Use of Tensorflow and Keras required more background to clearly do the exercises than provided in the tutorials or examples.
I get the dynamic aspect of writing the lecture notes in the videos, however the lecture notes should be "cleaned up" in the downloadable files (i.e., typos corrected and typed up). Additionally, the notes written in the video could be written and organized more clearly (e.g., uniform directional flow across the page/screen rather than randomly fit wherever on the page.
By Charles M
•Aug 19, 2018
Excellent material taught by the best, Andrew Ng. Very relevant to my interest and career goals. The object detector section was especially helpful for my work at a small startup. The material is top notch and more detailed of what I got during my masters in computer science. The code examples and assignments are very fun and rewarding. There are some slight glitches during saving and submitting assignments, so i always made a backup copy. Other than that, the course was great. I skipped directly to convolutional neural networks since I am already familiar with deep learning.
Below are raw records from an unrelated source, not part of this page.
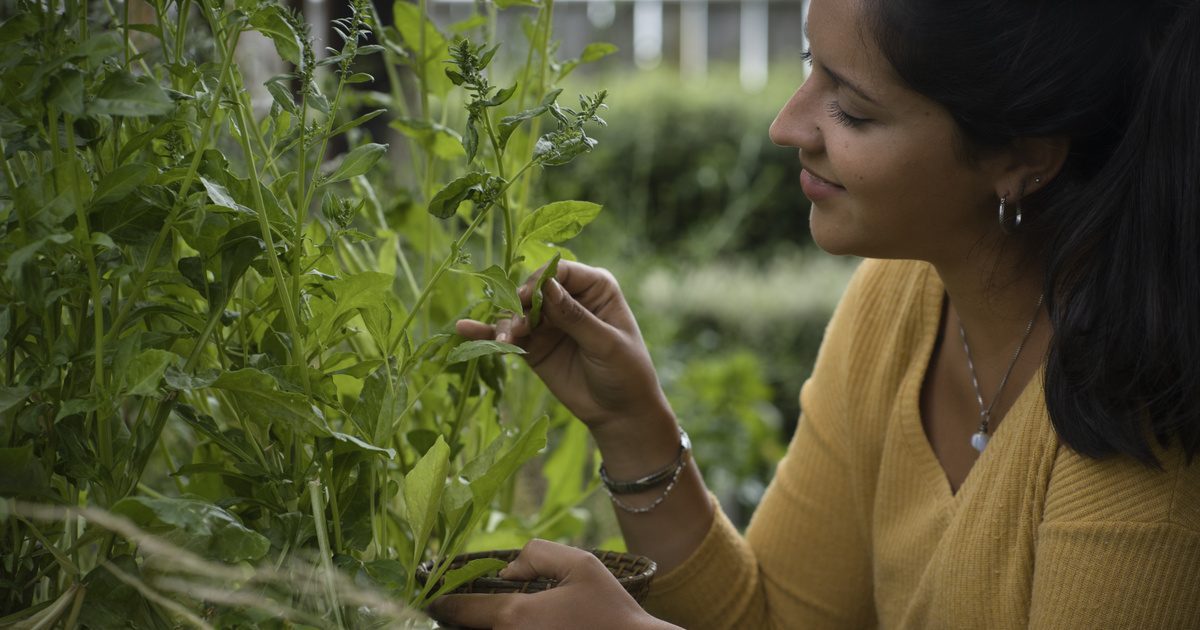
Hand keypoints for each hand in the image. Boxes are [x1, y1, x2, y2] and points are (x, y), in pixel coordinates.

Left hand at [428, 539, 677, 629]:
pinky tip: (507, 620)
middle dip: (459, 616)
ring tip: (472, 612)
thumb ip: (537, 554)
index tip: (425, 594)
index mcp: (514, 617)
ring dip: (480, 625)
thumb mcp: (580, 565)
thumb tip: (507, 571)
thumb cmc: (611, 611)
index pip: (457, 610)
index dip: (437, 600)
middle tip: (450, 602)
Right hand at [456, 261, 674, 434]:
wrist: (620, 413)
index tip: (525, 297)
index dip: (540, 280)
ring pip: (518, 312)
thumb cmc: (626, 372)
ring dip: (506, 322)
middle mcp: (568, 298)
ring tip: (504, 339)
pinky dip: (488, 333)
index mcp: (595, 287)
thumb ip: (575, 316)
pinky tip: (465, 329)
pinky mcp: (534, 345)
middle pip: (533, 290)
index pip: (560, 272)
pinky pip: (509, 335)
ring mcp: (549, 321)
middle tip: (514, 326)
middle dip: (518, 304)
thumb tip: (547, 286)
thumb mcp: (605, 343)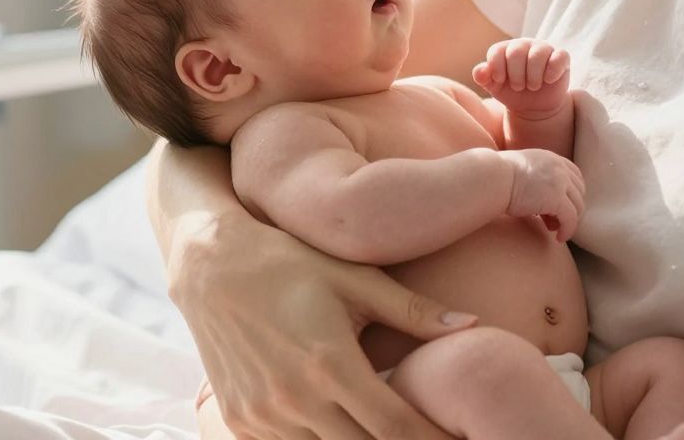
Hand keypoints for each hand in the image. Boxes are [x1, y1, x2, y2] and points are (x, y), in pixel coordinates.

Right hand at [170, 210, 478, 438]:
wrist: (210, 265)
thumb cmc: (292, 262)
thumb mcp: (354, 277)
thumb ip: (412, 310)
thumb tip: (473, 326)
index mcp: (330, 363)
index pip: (396, 428)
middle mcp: (294, 399)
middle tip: (432, 436)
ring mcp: (263, 417)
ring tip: (384, 427)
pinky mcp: (240, 422)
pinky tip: (340, 424)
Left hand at [473, 38, 570, 118]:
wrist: (534, 106)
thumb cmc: (511, 92)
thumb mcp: (494, 87)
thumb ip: (483, 77)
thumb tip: (480, 71)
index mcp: (504, 49)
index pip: (496, 52)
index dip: (497, 69)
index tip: (500, 81)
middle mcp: (523, 45)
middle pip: (516, 52)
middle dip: (516, 75)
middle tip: (519, 87)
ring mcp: (543, 49)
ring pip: (537, 55)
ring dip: (533, 77)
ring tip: (532, 86)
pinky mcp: (561, 57)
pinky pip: (559, 57)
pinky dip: (552, 72)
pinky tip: (548, 80)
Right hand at [497, 148, 584, 242]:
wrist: (492, 178)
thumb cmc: (498, 177)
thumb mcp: (523, 170)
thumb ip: (537, 178)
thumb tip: (541, 198)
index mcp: (550, 158)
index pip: (574, 175)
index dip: (572, 192)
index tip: (563, 206)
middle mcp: (559, 167)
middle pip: (579, 191)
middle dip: (571, 207)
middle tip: (555, 220)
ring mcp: (560, 182)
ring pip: (577, 206)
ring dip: (568, 220)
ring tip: (553, 229)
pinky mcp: (557, 199)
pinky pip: (571, 218)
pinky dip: (568, 230)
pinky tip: (558, 237)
However, i eventually wanted to finish all 4 courses.
By Infa t
•Apr 30, 2018
Great diving into the cutting edge computer vision algorithms (such as YOLO), the state of the art CNN architectures(ResNet, VGG, Inception Network, Siamese Network), with a variety of applications of this architectures and algorithms, such as self-driving system, neural style transfer generator and face recognition and verification! Very simple and understandable submission of very hard to read and realize machine learning papers, perfect explanationof the cutting edge machine learning algorithms, architectures and approaches used in this field. I'm so pleased with the quality in this course! It helped me VERY MUCH! Thank you
By Artem M
•May 18, 2018
This course is not very deep mathematically (which is not very good. Again, additional material on the derivation of gradient descent for filters could be provided) but it is deep learning, so it is expected. On the other hand, the contents are just wonderful. It was my first exposure to computer vision/CNNs, and I can say that the introduction here is absolutely the best. It covers a lot of topics (new and not so new). Finishing this course will make you well aware of how convolutional NNs work and point you towards particular areas depending on your interests. By far the best introductory course in this specialisation.